* _Your instructions_
Retype exactly what appears below from the line containing "INDICE DELLA PAGINA" down to the line containing "Presencial que vai prepará-lo para o sucesso.", keeping both end lines. Do not include pictures.

* _Records for the task_
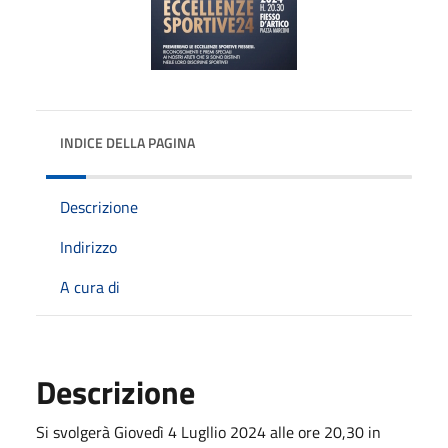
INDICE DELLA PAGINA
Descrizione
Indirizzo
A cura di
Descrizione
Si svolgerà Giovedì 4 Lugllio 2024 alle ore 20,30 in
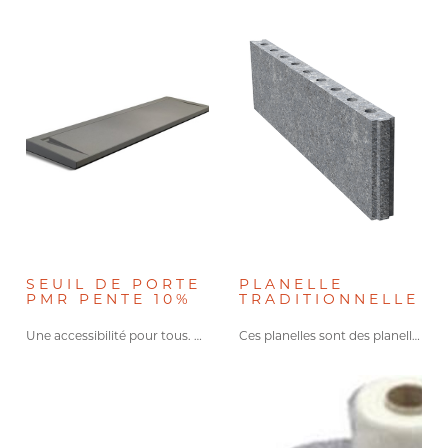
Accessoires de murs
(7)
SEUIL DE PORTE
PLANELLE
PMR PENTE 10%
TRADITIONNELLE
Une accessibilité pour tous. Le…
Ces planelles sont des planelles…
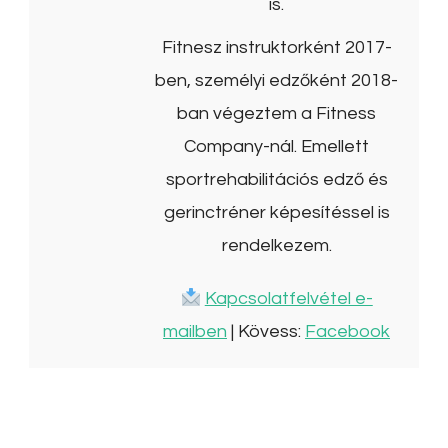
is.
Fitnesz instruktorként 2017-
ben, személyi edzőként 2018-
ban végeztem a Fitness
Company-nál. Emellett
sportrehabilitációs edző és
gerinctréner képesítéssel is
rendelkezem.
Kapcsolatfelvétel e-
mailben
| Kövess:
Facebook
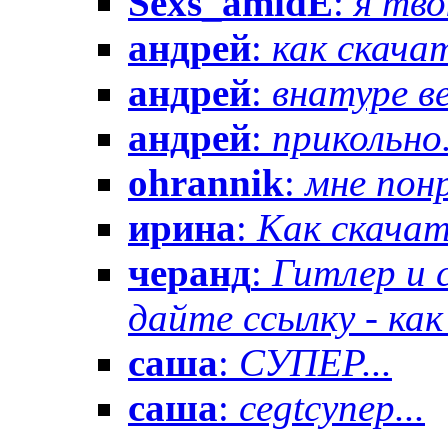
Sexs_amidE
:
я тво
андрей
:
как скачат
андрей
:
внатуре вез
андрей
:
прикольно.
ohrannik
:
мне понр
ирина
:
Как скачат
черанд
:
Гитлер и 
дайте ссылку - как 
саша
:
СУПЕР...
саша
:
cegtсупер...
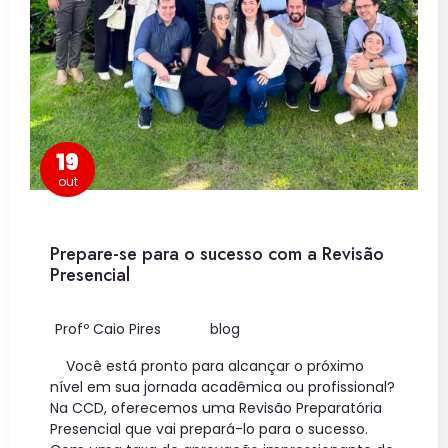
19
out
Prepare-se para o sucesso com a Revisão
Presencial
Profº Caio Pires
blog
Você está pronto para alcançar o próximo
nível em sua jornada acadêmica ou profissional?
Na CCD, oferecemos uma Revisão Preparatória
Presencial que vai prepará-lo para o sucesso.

--

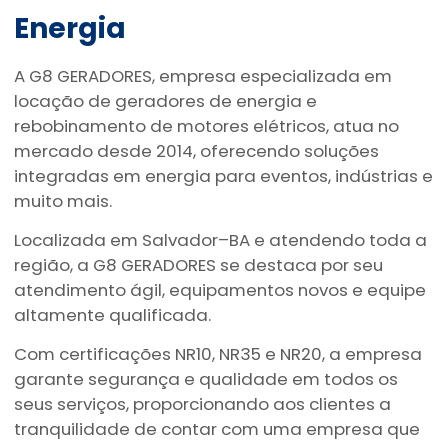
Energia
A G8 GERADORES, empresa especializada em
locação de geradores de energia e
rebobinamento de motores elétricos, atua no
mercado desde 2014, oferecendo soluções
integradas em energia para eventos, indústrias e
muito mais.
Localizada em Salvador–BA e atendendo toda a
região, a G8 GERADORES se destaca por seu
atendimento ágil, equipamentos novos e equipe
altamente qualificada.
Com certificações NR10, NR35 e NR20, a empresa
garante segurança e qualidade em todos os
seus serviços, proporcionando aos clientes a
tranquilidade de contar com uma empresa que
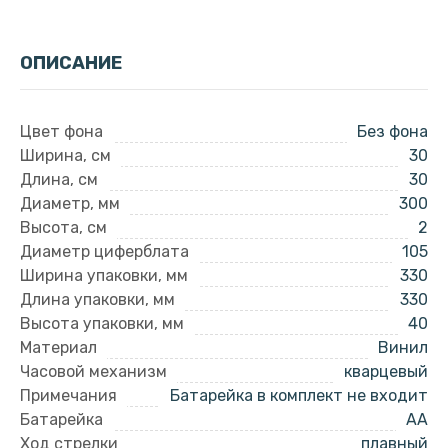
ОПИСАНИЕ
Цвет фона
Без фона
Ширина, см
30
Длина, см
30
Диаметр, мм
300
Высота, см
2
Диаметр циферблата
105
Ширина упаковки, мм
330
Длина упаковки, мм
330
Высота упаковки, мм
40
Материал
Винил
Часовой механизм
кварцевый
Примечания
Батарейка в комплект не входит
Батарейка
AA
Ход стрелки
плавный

* * *

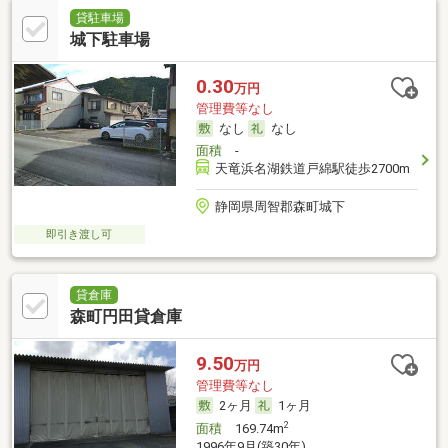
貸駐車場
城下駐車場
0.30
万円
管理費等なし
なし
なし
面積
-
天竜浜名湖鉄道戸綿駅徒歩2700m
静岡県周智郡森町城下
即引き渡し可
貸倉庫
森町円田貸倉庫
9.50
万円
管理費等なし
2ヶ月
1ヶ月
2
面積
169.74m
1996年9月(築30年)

* _Exercise response_
INDICE DELLA PAGINA
Descrizione
Indirizzo
A cura di
Descrizione
Si svolgerà Giovedì 4 Lugllio 2024 alle ore 20,30 in
Accessoires de murs
(7)
SEUIL DE PORTE
PLANELLE
PMR PENTE 10%
TRADITIONNELLE
Une accessibilité pour tous. Le…
Ces planelles sont des planelles…
is.
Fitnesz instruktorként 2017-
ben, személyi edzőként 2018-
ban végeztem a Fitness
Company-nál. Emellett
sportrehabilitációs edző és
gerinctréner képesítéssel is
rendelkezem.
Kapcsolatfelvétel e-
mailben
| Kövess:
Facebook
Sexs_amidE
:
я тво
андрей
:
как скачат
андрей
:
внатуре вез
андрей
:
прикольно.
ohrannik
:
мне понр
ирина
:
Как скачат
черанд
:
Гитлер и 
дайте ссылку - как 
саша
:
СУПЕР...
саша
:
cegtсупер...
19
out
Prepare-se para o sucesso com a Revisão
Presencial
Profº Caio Pires
blog
Você está pronto para alcançar o próximo
nível em sua jornada acadêmica ou profissional?
Na CCD, oferecemos uma Revisão Preparatória
Presencial que vai prepará-lo para o sucesso.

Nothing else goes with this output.